Milan's civic digital archive, managed under the Comune di Milano's cultural heritage directorate, is sitting on a backlog problem that has quietly grown for years: thousands of duplicate images spread across databases serving the city's museums, design institutes and urban planning offices. The issue came into sharper focus this spring, when a cross-departmental audit of assets linked to Milan-Cortina 2026 Olympic planning materials revealed that multiple agencies had independently scanned and stored identical photographs of venues, including redundant files of Piazza Santa Giulia and the Santa Giulia district development zone.

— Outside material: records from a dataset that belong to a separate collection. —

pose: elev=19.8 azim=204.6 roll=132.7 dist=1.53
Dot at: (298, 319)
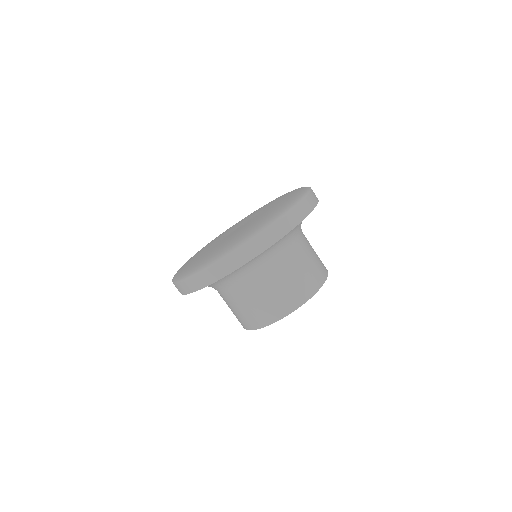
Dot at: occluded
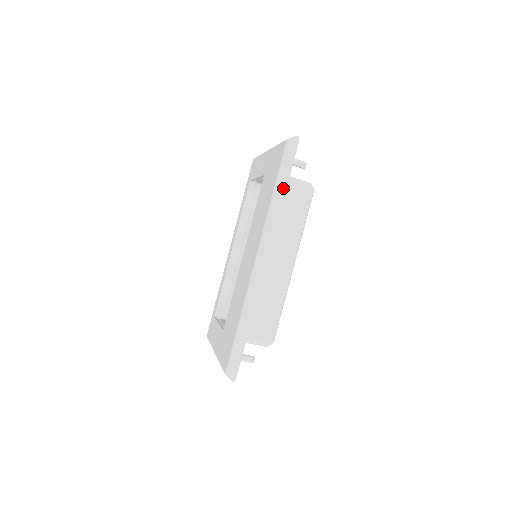
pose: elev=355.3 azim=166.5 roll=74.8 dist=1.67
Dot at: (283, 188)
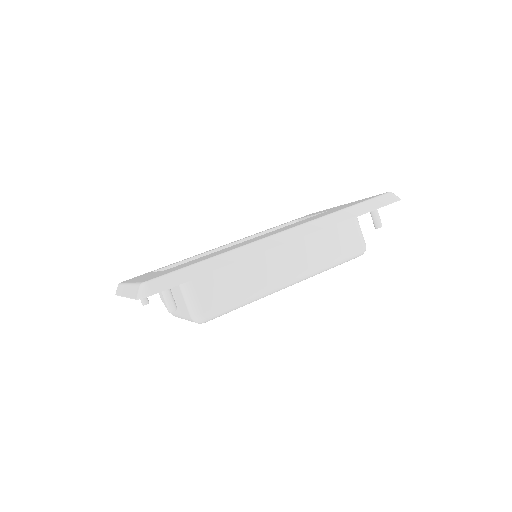
Dot at: (358, 212)
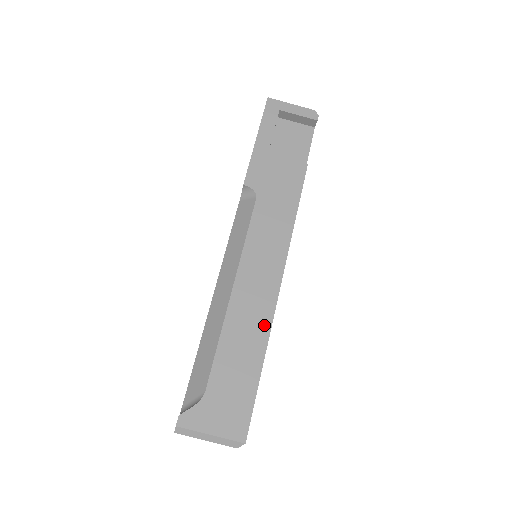
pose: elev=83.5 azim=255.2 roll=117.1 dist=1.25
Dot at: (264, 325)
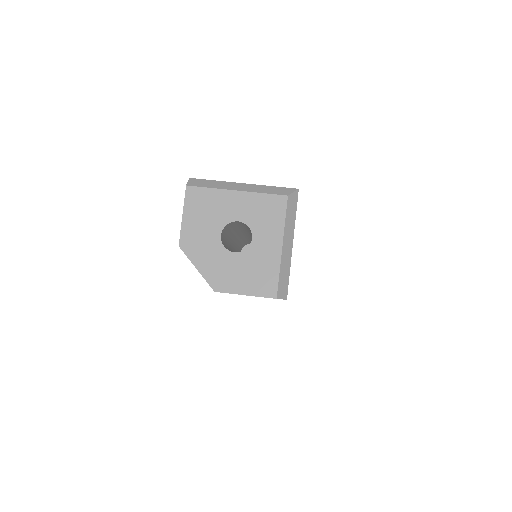
Dot at: occluded
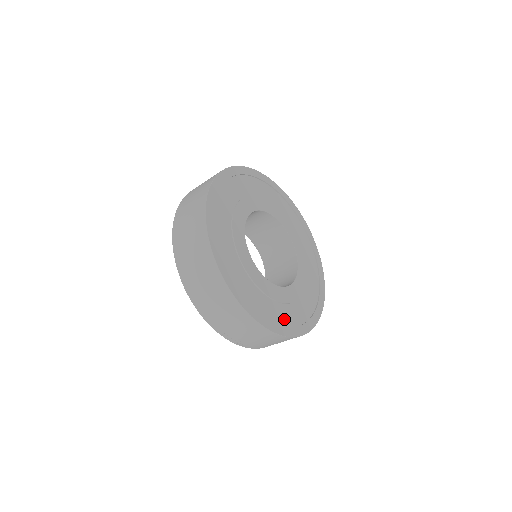
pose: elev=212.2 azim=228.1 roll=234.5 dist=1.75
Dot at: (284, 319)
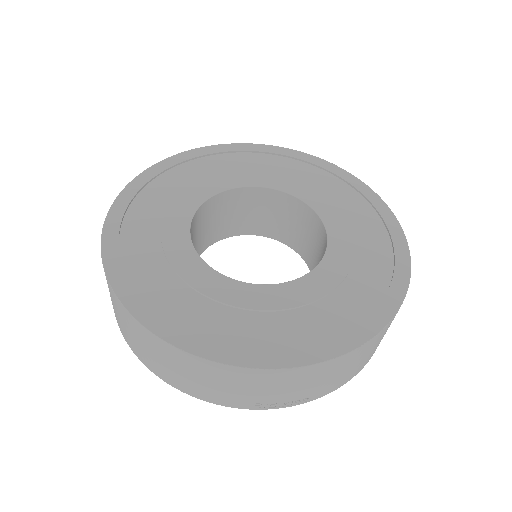
Dot at: (330, 325)
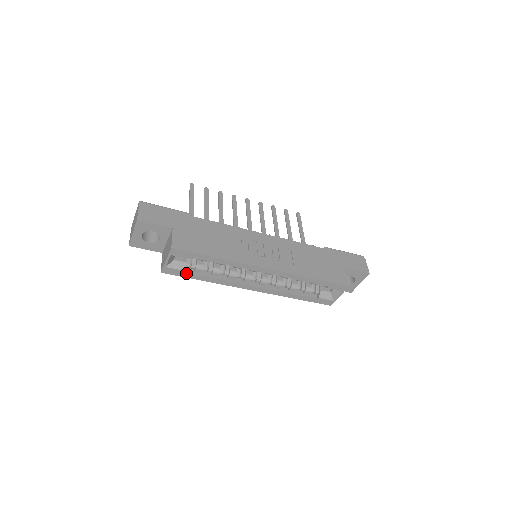
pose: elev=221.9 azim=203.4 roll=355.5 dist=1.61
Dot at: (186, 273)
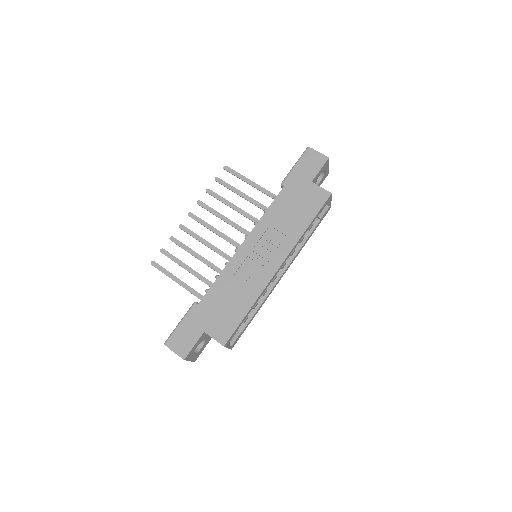
Dot at: (243, 331)
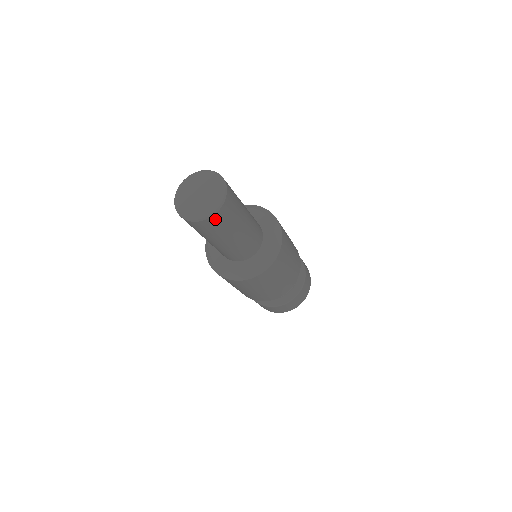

The timing matters. With the Winter Olympics now months away and the city's cultural and design economy under intense international scrutiny, the integrity of visual records — from promotional assets for fashion week to documentation of the Porta Nuova skyline — is no longer a back-office concern. Municipal IT procurement records show that in April 2026 the city approved a framework contract worth up to €2.1 million over three years for a new digital asset management platform intended to address precisely this class of problem, though implementation is still in early stages.
What Milan Is Actually Doing
The Biblioteca Braidense on Via Brera, one of Italy's national libraries and a repository for significant photographic and printed collections, began piloting AI-assisted perceptual hashing tools in late 2025 to flag near-duplicate digitised images. Staff there are working alongside the Politecnico di Milano's DASTU department — the department of architecture and urban studies — which has contributed research on metadata standardisation. The goal is to tag and collapse duplicate entries without destroying provenance records, a distinction archivists regard as non-trivial.
The Fondazione Prada's digital team, operating independently from civic structures, has further ahead. The foundation completed a deduplication sweep of roughly 340,000 digitised image assets in its internal systems by March 2026, using perceptual hashing and manual curatorial review in tandem. Their approach has since been cited informally by other Milanese institutions as a practical benchmark, though the foundation operates with resources most civic bodies cannot match.
The problem is not unique to Milan. London's Victoria and Albert Museum launched a structured duplicate-removal programme across its 1.4-million-image digital collection in 2023, completing a first pass by mid-2025. The Rijksmuseum in Amsterdam, whose open-access collection exceeds 700,000 items online, has embedded deduplication into its continuous ingestion workflow since 2022. Paris's Bibliothèque nationale de France reported in its 2024 annual report that approximately 8 percent of assets in the Gallica digitisation programme were classified as duplicates or near-duplicates — a figure that caught the attention of archivists across Europe.
Why Milan Lags, and What Comes Next
The gap is partly structural. Unlike Amsterdam or Paris, Milan distributes curatorial responsibility across a patchwork of civic departments, private foundations and national-level institutions that do not share a single digital infrastructure. The tension between the centre-right Lombardy regional government and Beppe Sala's centre-left city administration has not helped streamline shared technology investment; several proposed joint digitisation projects have stalled in inter-institutional negotiation since 2023.
The €2.1 million framework contract is meant to change that, at least within the Comune's own perimeter. If the platform — which will initially serve cultural assets connected to the Museo del Novecento and the Palazzo Reale — goes live by the first quarter of 2027 as planned, Milan will have a centralised deduplication layer for the first time. Whether private foundations and Lombardy-administered collections will eventually plug in remains an open question.
For institutions and professionals working with Milan's image libraries now, the practical advice is straightforward: assume duplicates exist, build manual checks into any archival ingestion workflow, and do not rely on filenames or basic metadata alone to identify unique assets. The tools to do this properly — perceptual hashing, machine-learning classifiers, human curatorial review — all exist. The harder work, in Milan as elsewhere, is organisational rather than technical.